The WSR-3800 offers several different ways to authenticate users—in addition to the credentials stored in the built-in database, users can also be authenticated via POP3, RADIUS, LDAP (Lightweight Directory Access Protocol) or by account on an NT Domain.

The default user log-in page provided with the WSR-3800 is functional but spartan, and isn't at all customizable: You can't insert custom text or graphics into the page, and while you can specify certain web sites to be accessible without authentication (a so-called walled garden), there is no away to add these links to the default page. You can create and upload a replacement page of your own design, but this will be more work than many care to undertake—and then you must be sure to include the code that enables the authentication dialog. Even basic customizability to the default page would be welcome for those who don't wish to create their own log-in page from scratch.

Ticket to surf
Making the WSR-3800 much more convenient in heavy hotspot applications is an optional ticket printer ($339 alone or $799 total when purchased with the WSR-3800) that connects to the router via RJ-11 cable. With the ticket printer online, you create 2,000 additional "on demand" users with the press of a button. You can also define 10 different billing plans with customized parameters for each, including pricing, data or time limits, when active accounts will expire, and how long accounts will remain valid if not used. Rather than requiring the user to press a single button multiple times to denote the billing configuration desired (say, six times for billing level six, which can be imprecise and sometimes lead to mistakes) the printer offers a single-digit LCD and arrow buttons that let you select the plan number desired in advance and then generate the ticket with a single button press.

One minor annoyance is that the plan order on the printer (0-9) doesn't coincide with the interface on the WSR-3800 (1-0) which means you may either need to counter-intuitively configure the last slot, 0, as your lowest-end plan (the printer returns to 0 after each account generation) or else press an extra button each time you generate a new account at the printer.

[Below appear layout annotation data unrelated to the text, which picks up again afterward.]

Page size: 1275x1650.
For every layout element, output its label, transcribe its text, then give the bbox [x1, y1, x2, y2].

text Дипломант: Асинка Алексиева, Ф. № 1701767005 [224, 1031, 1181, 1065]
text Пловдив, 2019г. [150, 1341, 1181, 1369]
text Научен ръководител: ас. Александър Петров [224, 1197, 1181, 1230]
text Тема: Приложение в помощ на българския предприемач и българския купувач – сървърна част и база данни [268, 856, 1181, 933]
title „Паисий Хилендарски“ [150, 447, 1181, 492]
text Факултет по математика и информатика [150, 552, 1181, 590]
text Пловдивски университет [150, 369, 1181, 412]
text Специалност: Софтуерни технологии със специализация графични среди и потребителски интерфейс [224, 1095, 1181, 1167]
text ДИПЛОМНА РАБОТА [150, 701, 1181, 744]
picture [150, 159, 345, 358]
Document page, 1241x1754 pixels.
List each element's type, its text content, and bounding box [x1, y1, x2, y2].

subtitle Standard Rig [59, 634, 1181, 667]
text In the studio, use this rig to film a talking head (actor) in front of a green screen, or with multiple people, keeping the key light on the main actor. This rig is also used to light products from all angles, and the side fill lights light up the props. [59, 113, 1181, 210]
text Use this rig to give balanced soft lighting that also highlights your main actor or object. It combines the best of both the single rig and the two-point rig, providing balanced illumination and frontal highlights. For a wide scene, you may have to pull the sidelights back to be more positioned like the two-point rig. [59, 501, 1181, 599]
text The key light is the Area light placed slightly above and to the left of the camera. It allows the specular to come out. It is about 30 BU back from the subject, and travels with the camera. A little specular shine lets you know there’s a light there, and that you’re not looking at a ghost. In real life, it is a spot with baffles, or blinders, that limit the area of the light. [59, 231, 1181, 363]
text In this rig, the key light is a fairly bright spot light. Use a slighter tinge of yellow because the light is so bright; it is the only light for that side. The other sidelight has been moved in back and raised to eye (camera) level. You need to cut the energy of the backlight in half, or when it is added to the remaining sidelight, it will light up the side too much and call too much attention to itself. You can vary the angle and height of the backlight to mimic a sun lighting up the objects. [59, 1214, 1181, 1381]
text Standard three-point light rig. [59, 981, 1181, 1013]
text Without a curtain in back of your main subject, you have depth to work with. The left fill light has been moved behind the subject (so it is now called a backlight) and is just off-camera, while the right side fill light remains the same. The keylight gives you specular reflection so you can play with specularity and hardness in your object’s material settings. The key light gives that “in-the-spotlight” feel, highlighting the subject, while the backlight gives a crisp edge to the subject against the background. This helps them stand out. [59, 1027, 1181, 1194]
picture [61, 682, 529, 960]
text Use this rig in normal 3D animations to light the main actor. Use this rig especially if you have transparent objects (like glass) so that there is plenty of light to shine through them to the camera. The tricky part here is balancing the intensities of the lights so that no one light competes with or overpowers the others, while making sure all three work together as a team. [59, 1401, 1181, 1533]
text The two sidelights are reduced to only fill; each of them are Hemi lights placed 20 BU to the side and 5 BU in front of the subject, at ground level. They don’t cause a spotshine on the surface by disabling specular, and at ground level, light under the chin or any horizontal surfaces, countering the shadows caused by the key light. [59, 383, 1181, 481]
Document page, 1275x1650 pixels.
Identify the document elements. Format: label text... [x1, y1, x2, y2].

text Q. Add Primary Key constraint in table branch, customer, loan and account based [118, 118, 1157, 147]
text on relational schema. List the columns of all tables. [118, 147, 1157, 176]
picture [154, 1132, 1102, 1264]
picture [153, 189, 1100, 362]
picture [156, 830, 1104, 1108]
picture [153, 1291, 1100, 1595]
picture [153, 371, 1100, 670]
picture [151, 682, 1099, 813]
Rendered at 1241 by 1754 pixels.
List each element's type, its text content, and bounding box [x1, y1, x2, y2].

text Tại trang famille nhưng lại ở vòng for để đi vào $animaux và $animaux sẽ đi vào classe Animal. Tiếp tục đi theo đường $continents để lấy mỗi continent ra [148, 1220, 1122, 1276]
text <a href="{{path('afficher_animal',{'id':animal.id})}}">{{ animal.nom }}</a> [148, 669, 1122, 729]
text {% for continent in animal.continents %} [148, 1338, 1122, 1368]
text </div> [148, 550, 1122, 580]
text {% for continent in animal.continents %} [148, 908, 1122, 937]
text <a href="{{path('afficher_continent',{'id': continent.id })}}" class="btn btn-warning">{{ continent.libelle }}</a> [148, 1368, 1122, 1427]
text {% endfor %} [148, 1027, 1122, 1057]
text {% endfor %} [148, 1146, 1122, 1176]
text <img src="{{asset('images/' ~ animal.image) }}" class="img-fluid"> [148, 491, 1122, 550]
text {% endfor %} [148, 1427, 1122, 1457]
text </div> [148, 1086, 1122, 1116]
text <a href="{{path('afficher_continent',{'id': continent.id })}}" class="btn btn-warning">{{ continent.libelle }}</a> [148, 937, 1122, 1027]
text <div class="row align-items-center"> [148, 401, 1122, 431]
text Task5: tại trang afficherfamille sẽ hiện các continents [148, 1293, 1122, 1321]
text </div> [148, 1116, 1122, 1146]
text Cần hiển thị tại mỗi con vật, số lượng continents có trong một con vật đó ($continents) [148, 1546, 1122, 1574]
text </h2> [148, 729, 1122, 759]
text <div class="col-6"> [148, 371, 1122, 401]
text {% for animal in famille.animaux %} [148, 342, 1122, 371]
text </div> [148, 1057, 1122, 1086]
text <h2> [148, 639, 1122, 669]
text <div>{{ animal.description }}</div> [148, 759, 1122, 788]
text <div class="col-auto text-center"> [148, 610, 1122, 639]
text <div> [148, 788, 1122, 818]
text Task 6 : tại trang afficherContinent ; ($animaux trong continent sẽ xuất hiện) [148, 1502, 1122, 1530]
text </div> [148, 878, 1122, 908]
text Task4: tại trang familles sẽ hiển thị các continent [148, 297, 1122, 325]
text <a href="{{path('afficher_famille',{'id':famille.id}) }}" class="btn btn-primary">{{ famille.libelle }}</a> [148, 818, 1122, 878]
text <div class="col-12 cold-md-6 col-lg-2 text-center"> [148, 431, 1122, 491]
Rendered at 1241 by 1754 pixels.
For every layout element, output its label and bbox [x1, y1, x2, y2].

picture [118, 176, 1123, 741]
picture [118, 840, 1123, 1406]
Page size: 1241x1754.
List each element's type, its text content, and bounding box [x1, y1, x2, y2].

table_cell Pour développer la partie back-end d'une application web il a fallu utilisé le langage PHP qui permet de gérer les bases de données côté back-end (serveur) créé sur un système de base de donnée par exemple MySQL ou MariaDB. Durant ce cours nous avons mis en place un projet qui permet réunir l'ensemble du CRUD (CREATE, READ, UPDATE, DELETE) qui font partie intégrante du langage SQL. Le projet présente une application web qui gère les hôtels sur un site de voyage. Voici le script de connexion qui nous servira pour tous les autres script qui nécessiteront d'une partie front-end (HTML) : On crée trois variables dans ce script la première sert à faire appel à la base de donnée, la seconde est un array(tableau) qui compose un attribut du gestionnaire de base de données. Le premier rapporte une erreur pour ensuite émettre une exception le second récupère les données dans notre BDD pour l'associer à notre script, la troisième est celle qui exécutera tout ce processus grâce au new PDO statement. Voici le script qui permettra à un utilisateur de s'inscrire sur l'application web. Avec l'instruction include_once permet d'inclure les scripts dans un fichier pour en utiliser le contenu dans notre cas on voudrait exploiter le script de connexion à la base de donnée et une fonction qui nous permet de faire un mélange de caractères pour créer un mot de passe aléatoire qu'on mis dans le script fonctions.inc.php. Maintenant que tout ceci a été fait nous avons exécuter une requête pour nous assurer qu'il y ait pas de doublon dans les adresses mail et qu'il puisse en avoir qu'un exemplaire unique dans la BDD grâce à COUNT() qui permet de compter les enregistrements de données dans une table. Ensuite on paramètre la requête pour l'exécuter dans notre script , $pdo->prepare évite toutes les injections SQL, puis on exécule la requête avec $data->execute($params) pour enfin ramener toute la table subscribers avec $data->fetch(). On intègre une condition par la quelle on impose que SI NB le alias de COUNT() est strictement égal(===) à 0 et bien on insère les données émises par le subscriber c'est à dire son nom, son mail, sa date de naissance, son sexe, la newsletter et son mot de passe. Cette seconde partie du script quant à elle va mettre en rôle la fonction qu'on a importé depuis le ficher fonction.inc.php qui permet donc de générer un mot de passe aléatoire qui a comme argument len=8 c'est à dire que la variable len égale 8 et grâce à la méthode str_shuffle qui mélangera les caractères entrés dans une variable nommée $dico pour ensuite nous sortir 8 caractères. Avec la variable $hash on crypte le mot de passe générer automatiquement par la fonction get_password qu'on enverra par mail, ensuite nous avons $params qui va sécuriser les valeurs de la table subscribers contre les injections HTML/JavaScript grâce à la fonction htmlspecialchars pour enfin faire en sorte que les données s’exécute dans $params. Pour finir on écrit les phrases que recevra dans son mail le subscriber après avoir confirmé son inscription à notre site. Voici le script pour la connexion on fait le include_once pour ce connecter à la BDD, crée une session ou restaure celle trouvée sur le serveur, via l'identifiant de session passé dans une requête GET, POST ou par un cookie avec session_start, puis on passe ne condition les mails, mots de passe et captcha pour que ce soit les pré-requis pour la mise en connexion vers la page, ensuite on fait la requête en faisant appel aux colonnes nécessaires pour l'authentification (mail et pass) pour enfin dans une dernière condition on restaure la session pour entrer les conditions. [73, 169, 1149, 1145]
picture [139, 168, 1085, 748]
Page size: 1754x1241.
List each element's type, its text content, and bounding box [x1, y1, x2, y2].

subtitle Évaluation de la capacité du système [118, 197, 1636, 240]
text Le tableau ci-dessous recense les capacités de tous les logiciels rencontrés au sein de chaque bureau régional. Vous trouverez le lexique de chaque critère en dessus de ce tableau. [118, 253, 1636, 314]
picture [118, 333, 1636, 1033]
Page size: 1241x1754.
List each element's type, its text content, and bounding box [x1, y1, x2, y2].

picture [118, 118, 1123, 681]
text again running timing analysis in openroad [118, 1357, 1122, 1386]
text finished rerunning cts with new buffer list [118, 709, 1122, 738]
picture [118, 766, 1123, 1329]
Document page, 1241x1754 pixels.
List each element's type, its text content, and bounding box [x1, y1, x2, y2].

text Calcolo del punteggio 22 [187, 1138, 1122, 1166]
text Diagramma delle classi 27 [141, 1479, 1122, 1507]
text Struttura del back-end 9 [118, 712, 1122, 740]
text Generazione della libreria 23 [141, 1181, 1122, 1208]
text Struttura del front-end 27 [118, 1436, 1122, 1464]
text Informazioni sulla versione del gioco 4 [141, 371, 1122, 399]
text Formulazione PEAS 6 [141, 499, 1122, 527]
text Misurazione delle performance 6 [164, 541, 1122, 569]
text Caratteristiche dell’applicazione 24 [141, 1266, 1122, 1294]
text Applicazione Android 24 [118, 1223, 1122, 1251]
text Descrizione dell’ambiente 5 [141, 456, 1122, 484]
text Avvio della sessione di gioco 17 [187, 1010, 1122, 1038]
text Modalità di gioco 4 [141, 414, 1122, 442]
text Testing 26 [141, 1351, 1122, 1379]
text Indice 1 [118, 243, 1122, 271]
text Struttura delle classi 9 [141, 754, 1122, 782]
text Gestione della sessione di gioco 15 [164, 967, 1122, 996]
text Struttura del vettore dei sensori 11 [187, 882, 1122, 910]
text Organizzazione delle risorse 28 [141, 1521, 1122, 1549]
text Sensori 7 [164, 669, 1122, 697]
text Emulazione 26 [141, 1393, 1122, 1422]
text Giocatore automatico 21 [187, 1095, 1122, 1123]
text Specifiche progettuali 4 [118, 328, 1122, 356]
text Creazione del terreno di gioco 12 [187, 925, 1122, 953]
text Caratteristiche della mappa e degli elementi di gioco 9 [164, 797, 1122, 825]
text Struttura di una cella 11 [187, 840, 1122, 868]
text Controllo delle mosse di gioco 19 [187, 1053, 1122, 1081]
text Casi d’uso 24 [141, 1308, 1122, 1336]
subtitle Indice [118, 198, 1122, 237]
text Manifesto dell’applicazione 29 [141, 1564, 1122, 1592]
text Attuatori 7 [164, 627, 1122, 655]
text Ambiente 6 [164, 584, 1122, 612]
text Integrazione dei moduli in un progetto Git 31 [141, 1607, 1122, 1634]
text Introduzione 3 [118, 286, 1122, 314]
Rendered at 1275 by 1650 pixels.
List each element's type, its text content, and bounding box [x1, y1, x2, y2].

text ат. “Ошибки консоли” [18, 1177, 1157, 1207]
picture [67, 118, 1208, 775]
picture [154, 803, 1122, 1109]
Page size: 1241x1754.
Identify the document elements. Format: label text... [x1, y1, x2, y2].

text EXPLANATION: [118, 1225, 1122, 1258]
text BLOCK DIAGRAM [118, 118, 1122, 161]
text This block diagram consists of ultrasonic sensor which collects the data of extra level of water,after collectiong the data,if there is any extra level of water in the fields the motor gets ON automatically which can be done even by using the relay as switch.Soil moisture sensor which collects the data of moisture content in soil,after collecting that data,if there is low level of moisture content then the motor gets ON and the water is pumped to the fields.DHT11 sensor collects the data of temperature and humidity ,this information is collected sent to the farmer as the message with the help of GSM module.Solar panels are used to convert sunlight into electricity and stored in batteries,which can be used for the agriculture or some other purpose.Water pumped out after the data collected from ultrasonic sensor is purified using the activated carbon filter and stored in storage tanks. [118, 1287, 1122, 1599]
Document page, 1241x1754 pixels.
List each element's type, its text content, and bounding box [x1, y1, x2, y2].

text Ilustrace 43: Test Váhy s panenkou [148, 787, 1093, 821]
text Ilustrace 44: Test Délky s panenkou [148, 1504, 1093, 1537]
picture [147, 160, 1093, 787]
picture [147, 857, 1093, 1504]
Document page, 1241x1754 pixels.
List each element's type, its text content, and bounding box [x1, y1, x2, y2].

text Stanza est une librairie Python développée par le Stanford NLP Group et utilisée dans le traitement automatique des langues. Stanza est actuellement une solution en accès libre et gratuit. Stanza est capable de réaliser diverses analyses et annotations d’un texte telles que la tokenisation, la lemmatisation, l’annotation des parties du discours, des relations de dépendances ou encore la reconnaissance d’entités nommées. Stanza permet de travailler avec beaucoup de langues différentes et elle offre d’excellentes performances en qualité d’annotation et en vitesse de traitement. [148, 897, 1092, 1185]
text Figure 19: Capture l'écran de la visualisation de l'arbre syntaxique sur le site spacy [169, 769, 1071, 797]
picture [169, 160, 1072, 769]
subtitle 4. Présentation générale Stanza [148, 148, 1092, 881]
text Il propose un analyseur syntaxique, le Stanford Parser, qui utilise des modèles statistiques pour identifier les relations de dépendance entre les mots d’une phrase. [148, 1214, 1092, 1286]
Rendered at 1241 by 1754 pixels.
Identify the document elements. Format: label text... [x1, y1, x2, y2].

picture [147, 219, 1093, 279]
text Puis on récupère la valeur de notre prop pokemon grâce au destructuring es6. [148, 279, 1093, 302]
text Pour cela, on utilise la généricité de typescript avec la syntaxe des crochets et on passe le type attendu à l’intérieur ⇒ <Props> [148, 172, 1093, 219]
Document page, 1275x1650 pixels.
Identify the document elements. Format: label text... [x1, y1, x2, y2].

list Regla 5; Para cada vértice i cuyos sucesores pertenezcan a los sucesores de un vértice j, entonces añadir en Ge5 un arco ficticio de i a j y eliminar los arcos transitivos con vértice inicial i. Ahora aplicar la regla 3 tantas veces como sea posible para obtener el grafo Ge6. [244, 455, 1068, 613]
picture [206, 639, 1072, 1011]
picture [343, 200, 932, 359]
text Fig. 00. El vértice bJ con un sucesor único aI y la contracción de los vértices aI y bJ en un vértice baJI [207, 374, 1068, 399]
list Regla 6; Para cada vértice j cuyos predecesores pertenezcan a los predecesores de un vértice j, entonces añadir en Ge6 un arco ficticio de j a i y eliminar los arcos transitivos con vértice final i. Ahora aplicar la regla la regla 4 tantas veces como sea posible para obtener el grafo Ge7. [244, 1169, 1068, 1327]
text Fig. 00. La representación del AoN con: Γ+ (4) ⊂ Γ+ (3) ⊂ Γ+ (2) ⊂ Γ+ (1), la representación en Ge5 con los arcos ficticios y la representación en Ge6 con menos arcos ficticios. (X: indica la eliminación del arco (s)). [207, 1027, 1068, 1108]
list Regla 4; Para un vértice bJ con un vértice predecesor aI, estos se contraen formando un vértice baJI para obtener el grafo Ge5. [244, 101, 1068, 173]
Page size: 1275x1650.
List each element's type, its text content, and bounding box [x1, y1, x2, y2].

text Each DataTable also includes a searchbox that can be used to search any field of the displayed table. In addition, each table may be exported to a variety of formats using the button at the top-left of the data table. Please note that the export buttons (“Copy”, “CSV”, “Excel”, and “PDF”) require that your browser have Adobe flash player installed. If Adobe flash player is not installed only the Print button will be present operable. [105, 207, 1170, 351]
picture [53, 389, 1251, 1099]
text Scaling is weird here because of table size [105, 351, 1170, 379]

With 802.11g support, a 200 mW transmitter, and support for separate public and private networks, the WSR-3800 gives a business everything needed to deploy a powerful hotspot without compromising its own network. The pricing is also competitive with similar products that don't necessarily include all of the capabilities the WSR-3800 gives you. But the confusing interface and documentation make will probably make customization difficult and achievable mostly by trial and error, particularly for those not well versed in the setup of a wireless hotspot.

If you need the features the WSR-3800 provides, it will ultimately serve you well—once you've slogged through the configuration. But if you're looking for a hotspot device that's easy to setup, configure, and maintain, there are better (albeit less powerful) choices than the WSR-3800.